— Begin —

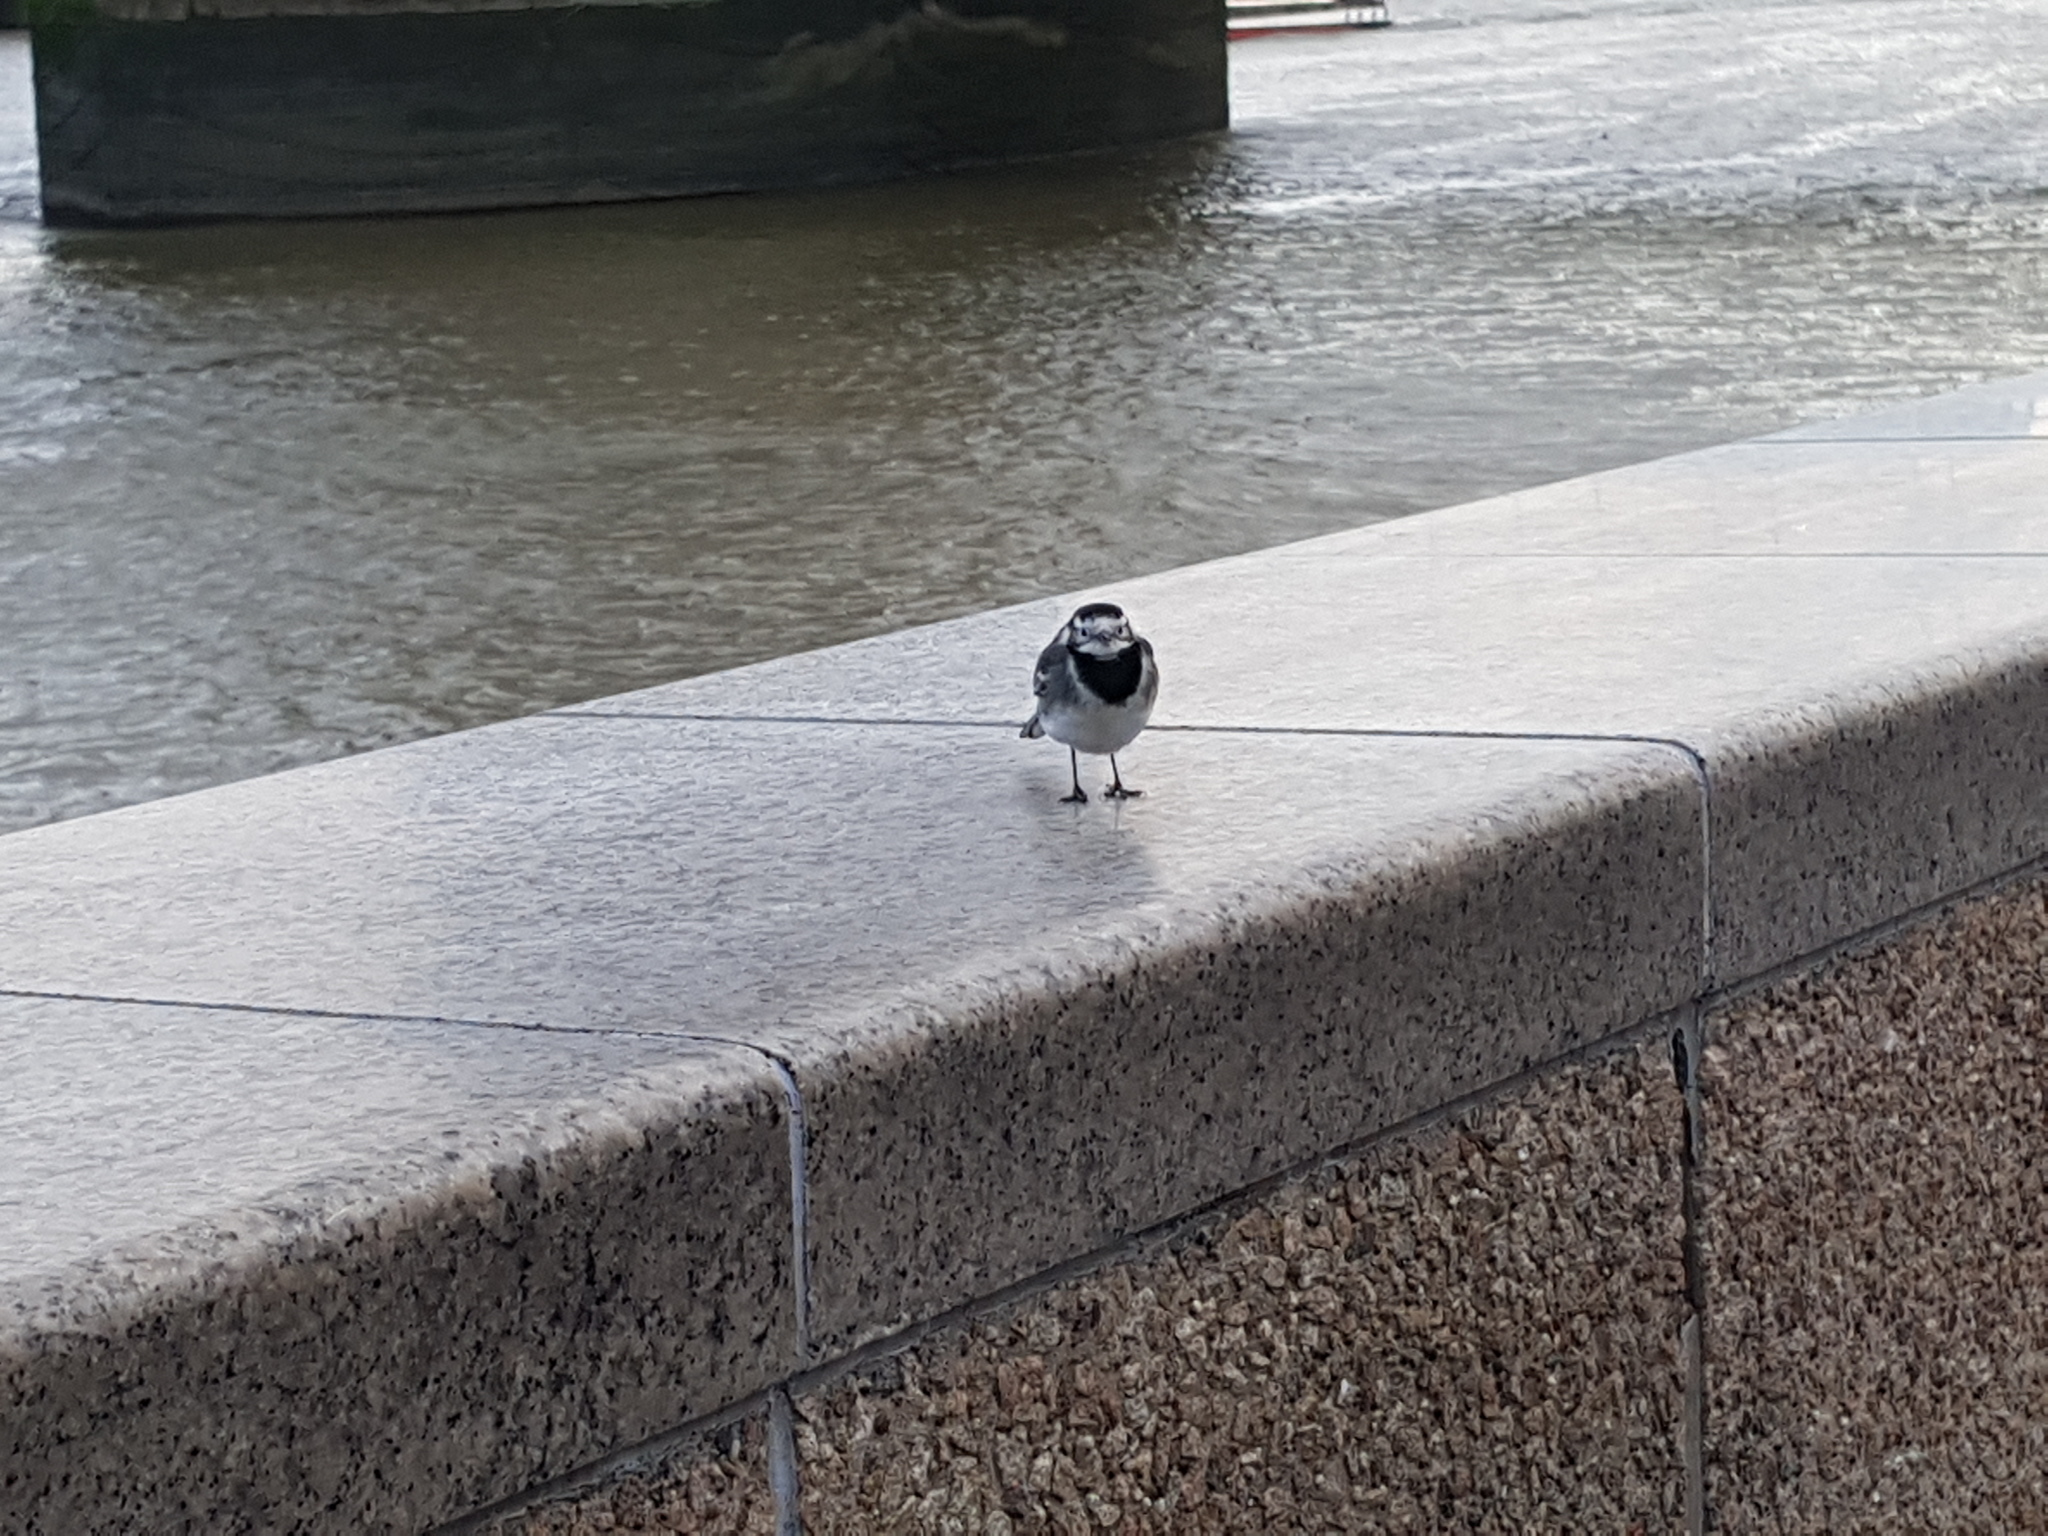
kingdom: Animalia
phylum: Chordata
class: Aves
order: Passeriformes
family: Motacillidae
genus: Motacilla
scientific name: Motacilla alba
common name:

— End —

▸ **Problem requirements**
Write out the rows above again with "scientific name" renamed to "binomial name" and every other line unchanged. Leave the pictures out.

▸ **Exercise response**
kingdom: Animalia
phylum: Chordata
class: Aves
order: Passeriformes
family: Motacillidae
genus: Motacilla
binomial name: Motacilla alba
common name:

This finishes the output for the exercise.